Communication evolved as humans evolved. It has achieved its grades with the help of technology and its progressions. Making communication seamless across the globe has helped grow business, relationships, and achieve united progress.

Not always what you say is significant, but how you say it matters!

That’s why Google has created a translator that interprets not only your language but also your tone, with the help of Artificial Intelligence.

Google calls it Translatotron. The researchers have explained about the system in detail in Google’s recent blog post. We are so that you don’t have to read to pages and pages of technical stuff. Let’s get on with it.

What’s a Translatotron?

Traditional translation systems employed three fundamental components. They are automatic speech recognition, machine learning, and text-to-speech synthesis (TTS). Automatic speech recognition transcribes the source voice into text. Machine learning translates it, and TTS reads it out in a robotic voice. This is how a traditional translation system operates.

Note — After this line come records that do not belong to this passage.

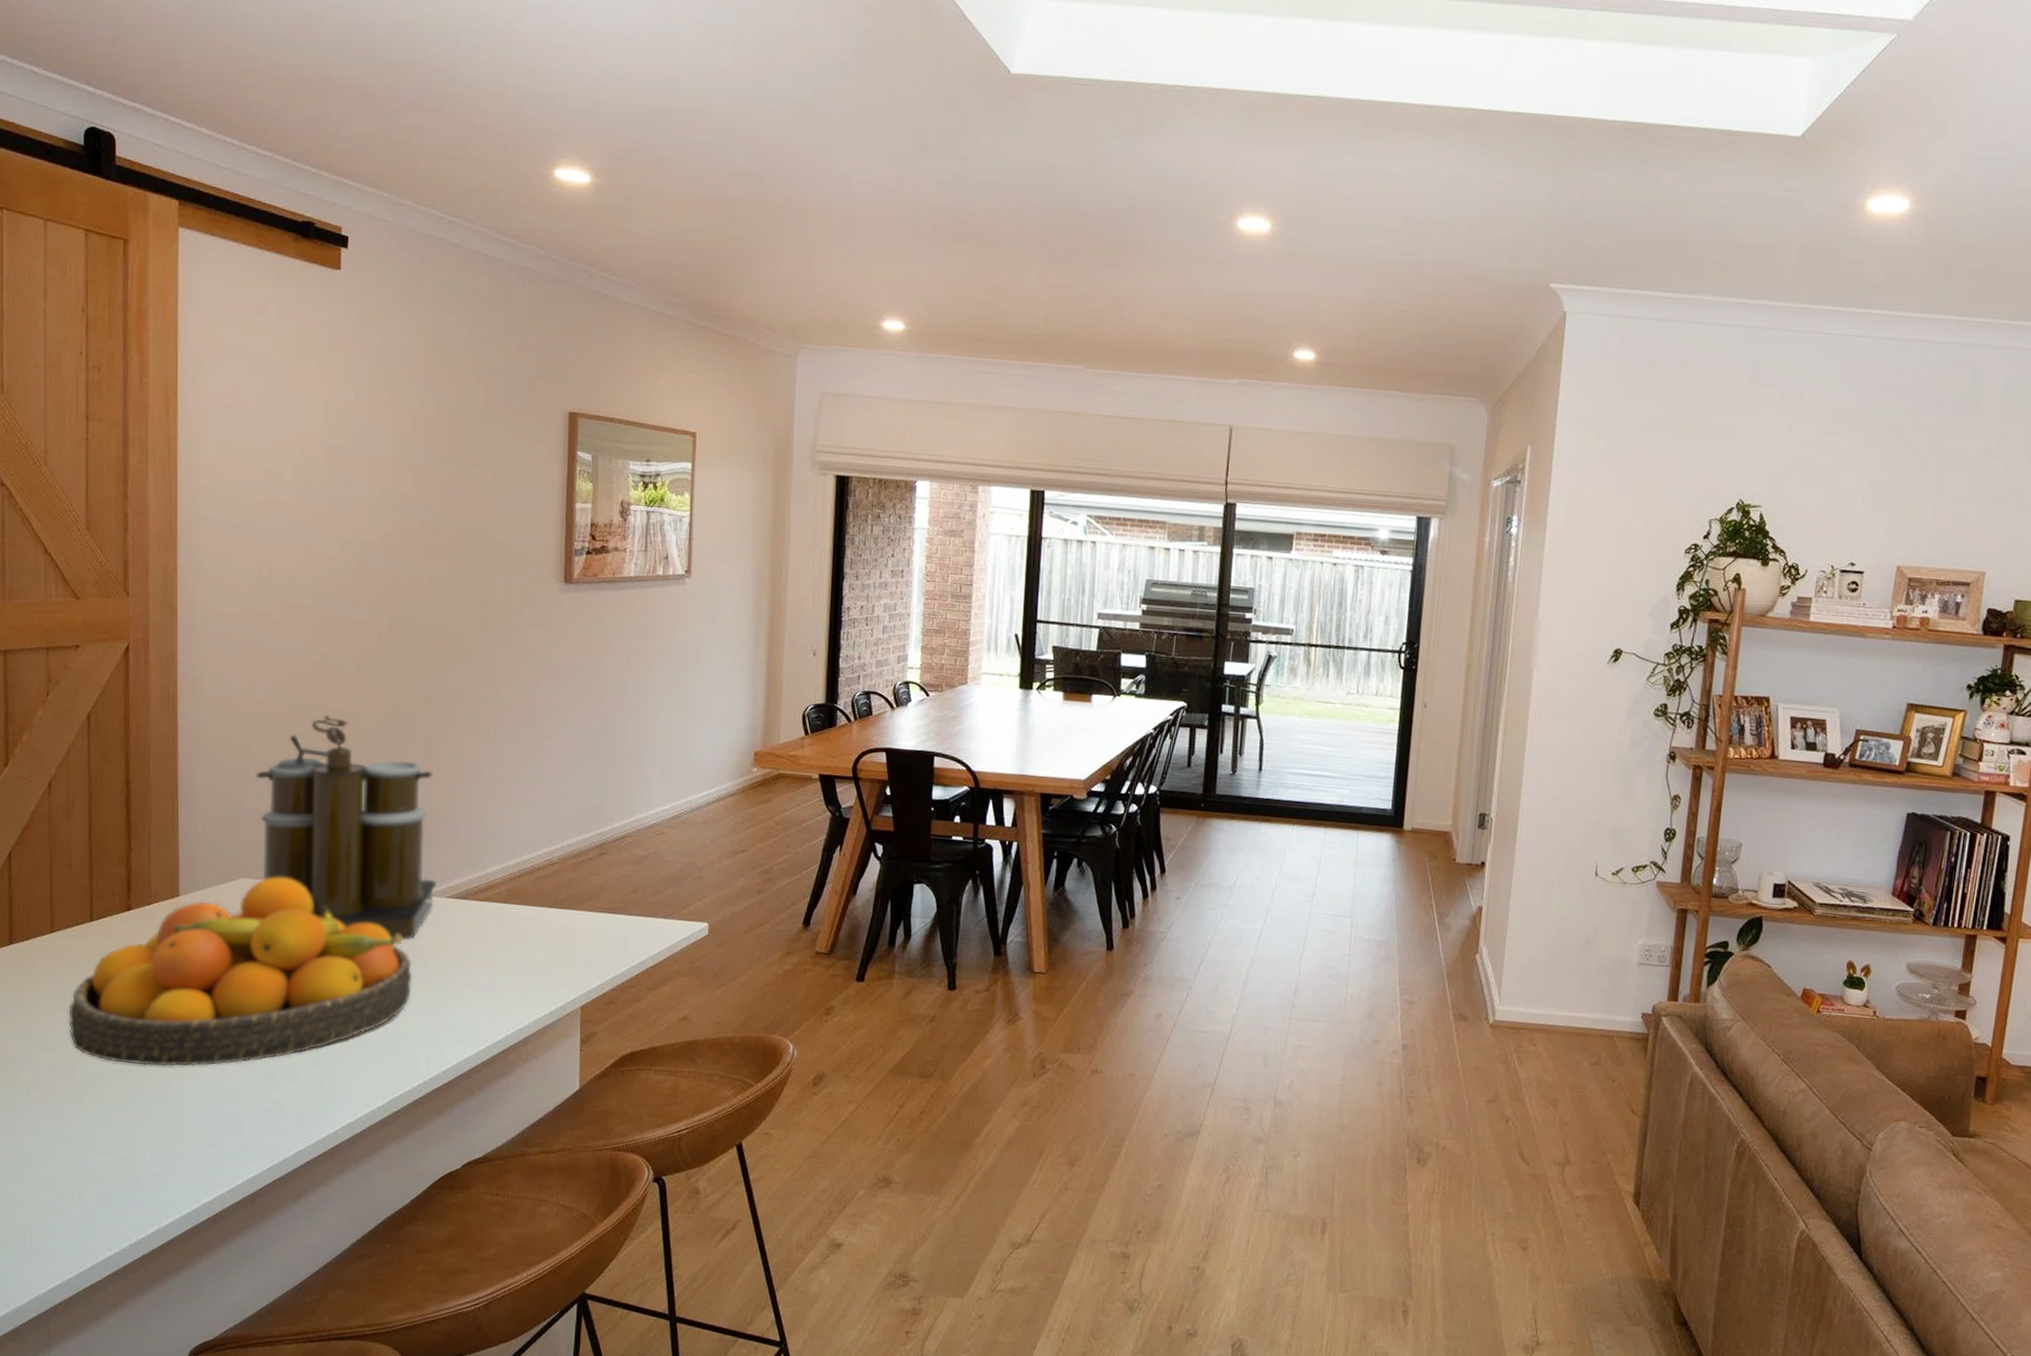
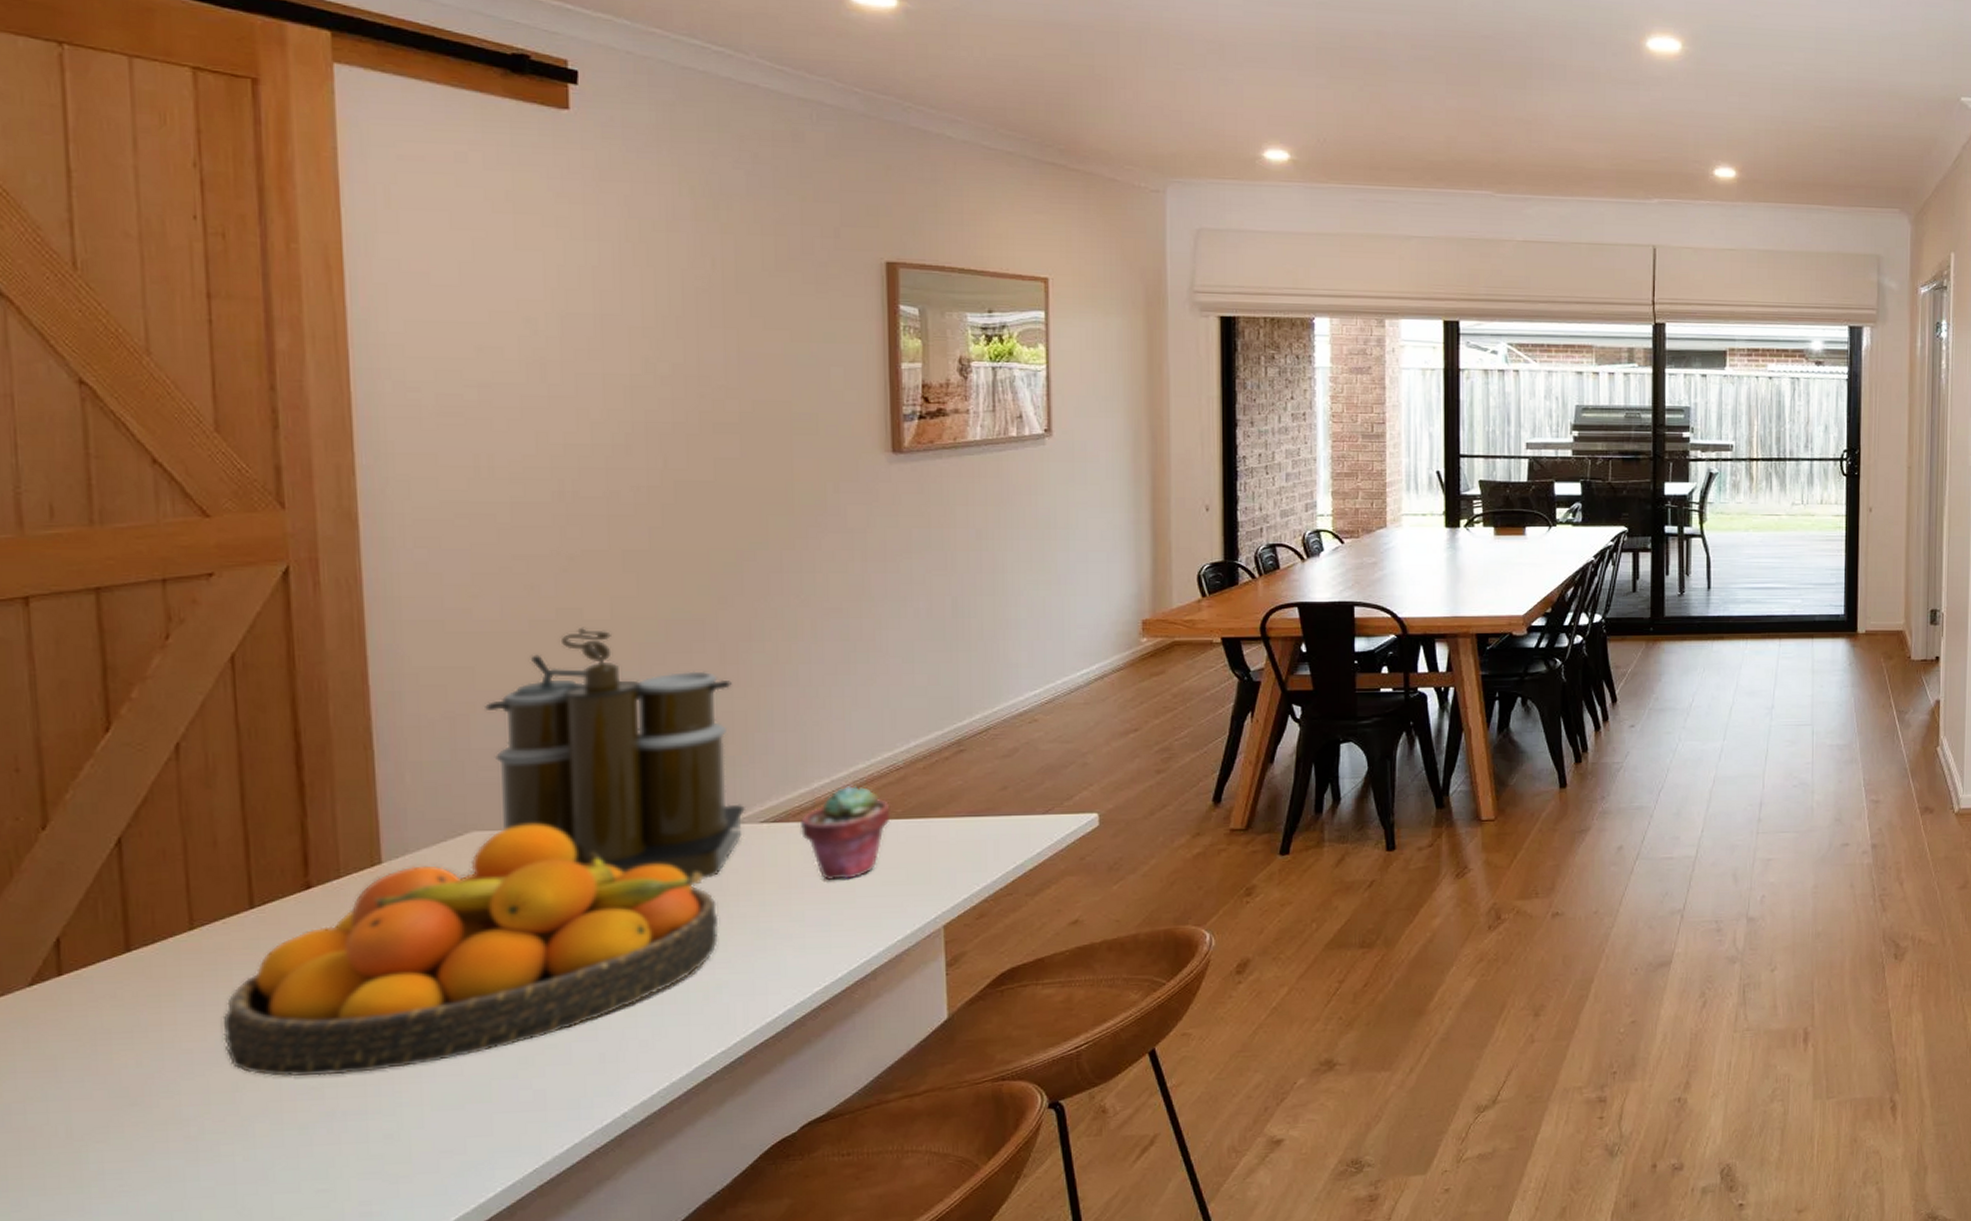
potted succulent: none [476,874,546,957] -> present [799,786,891,881]

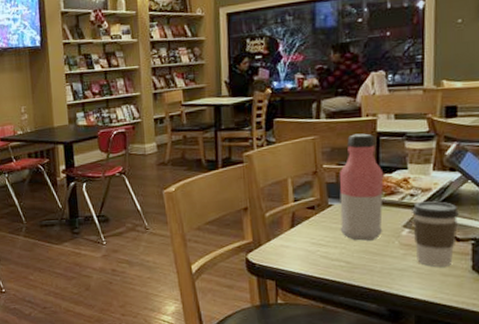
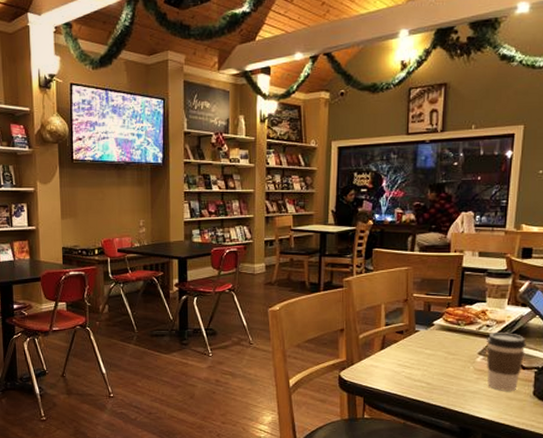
water bottle: present [339,133,384,241] -> none [423,267,466,365]

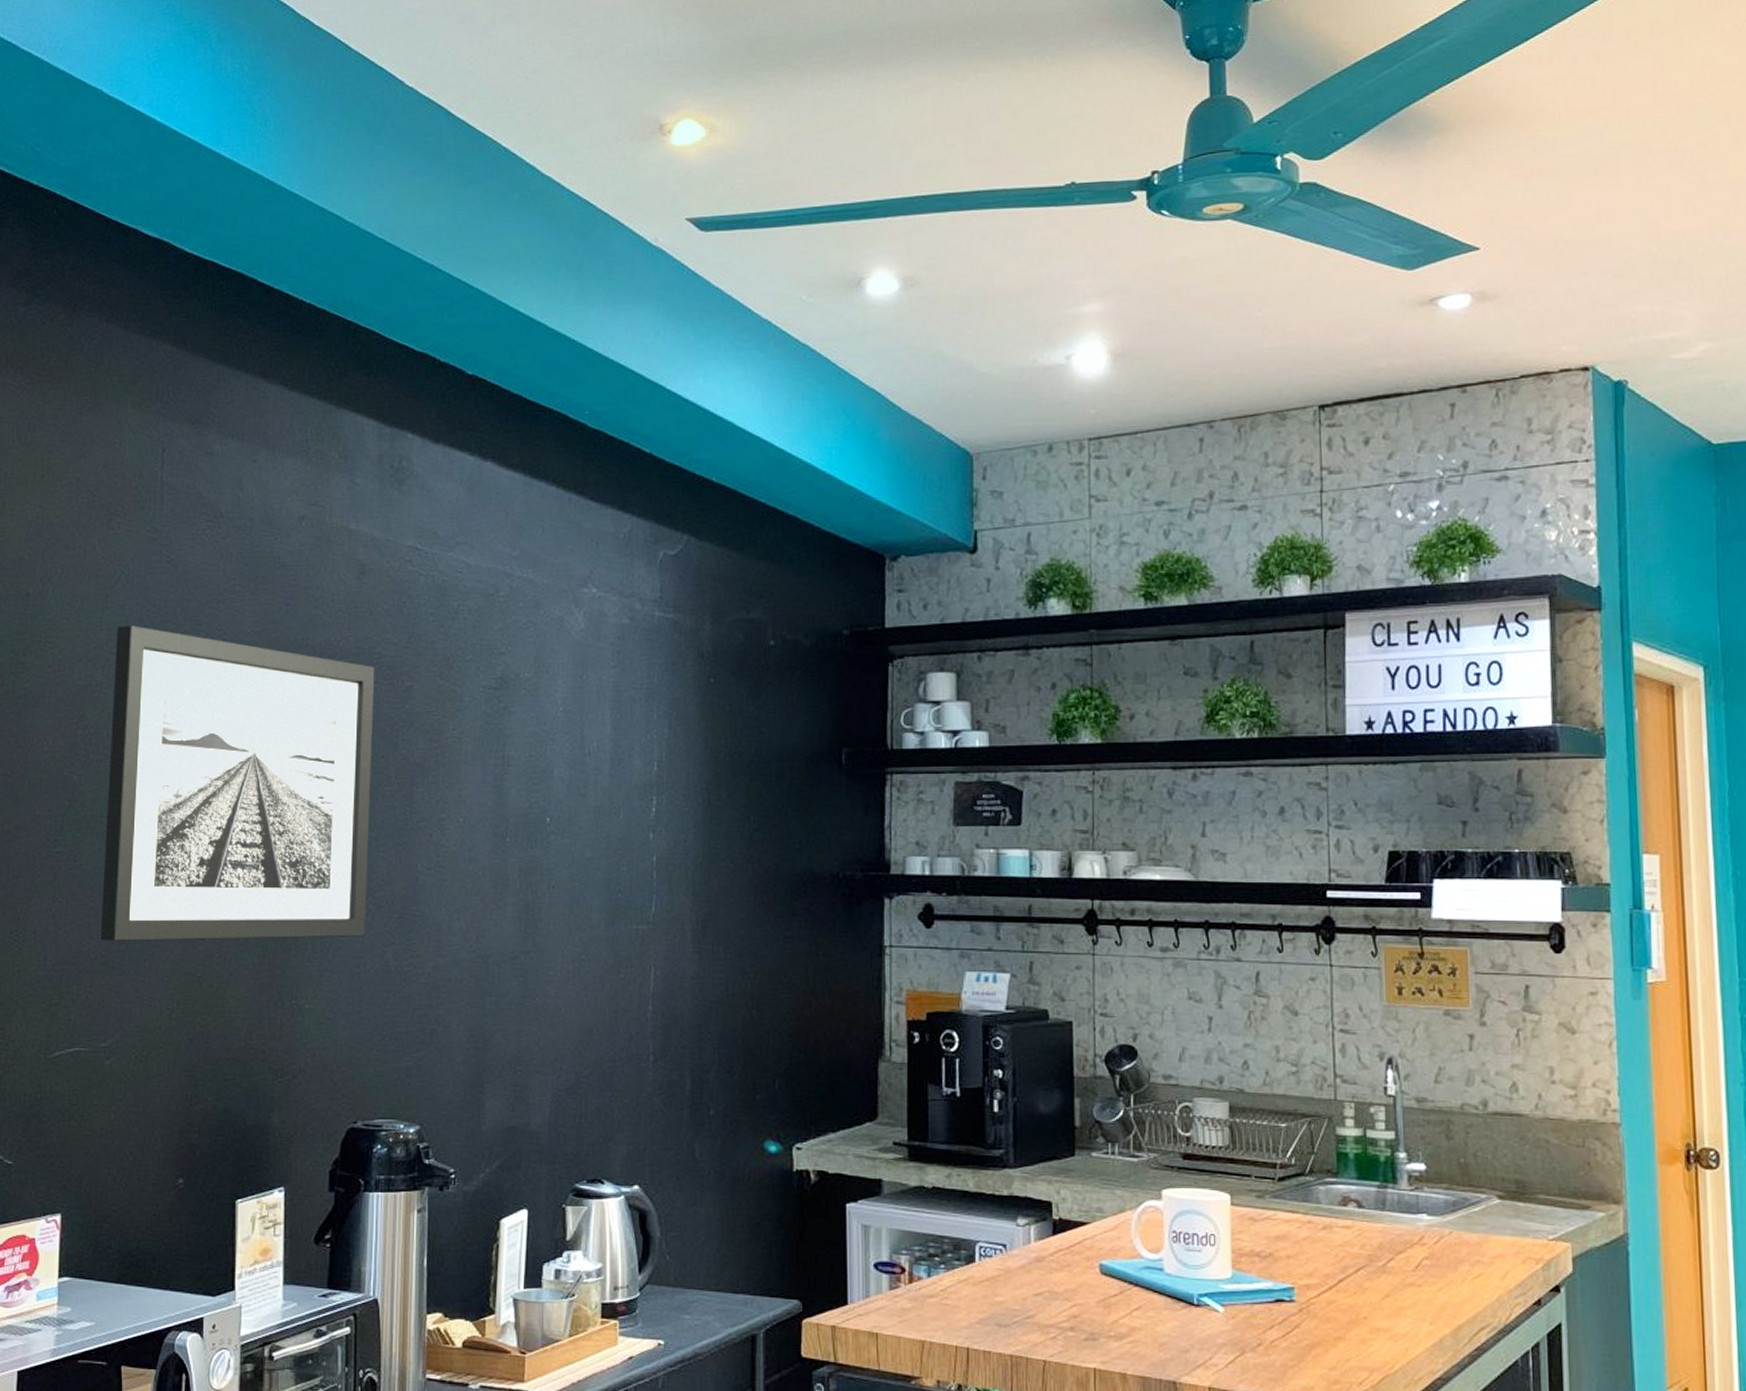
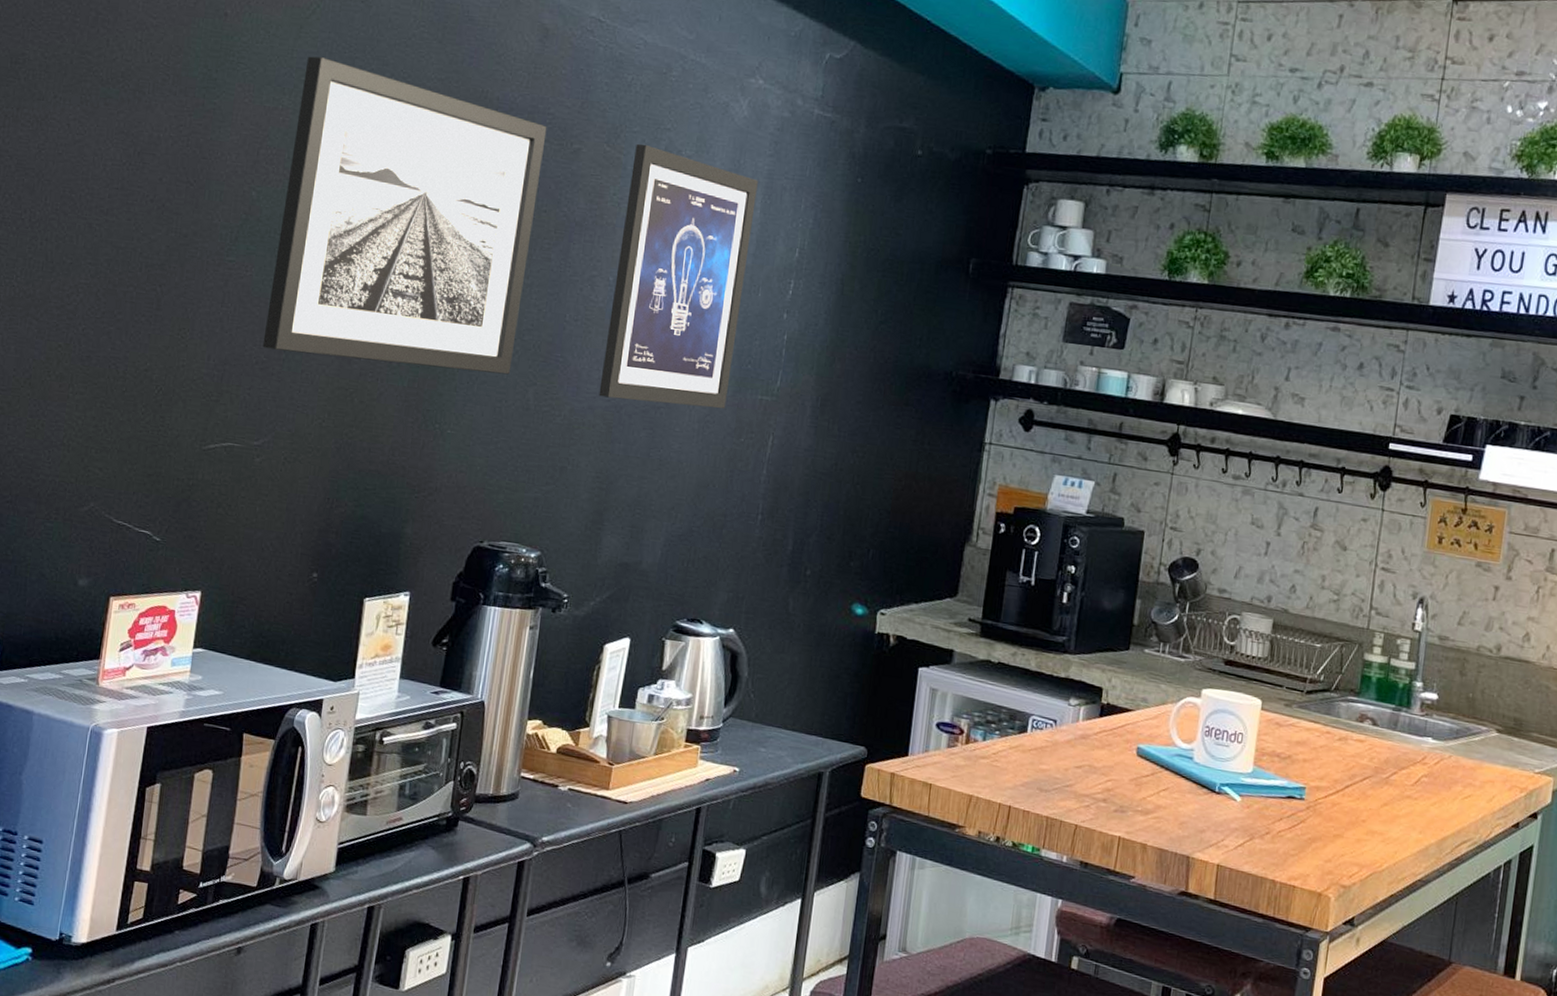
wall art: none [462,672,605,948] -> present [598,143,758,409]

Google has devised a new system that operates as a ‘sequence to sequence’ model. This model directly converts speech to speech directly without depending on a transcribed text as the traditional model does. Hence, this model is competent to focus on both the language and the nature of the tone of the source.

How does it work?

Translatotron makes use of spectrograms to process inputs and to generate output. It is a multilayered process that converts speech in the source language to the target language simultaneously without depending on a text transcription by machine learning algorithms.

Spectrograms generate detailed frequency breakdowns of audio as it varies with time; they are dubbed as sonography, voiceprints, or voicegrams. These spectrograms help the system with the direct translation process.

Retains vocal characteristics

The process is quicker than the traditional technique of translation, but the perk is, it comes with the component of emotion. Radically, the system uses a robotic vocoder and speaker encoder, which serves the system to retain the speaker’s vocal characters in the translated speech. So, instead of an emotion-less robotic voice, the translation uses the same tone, voice of the original speaker.

The system isn’t available to roll out just yet. The samples shared on Google’s GitHub page still plays equitably robotic, and the interpretations are far away from being perfect but the technology unfolds an impressive look at the prospect of communications in the future!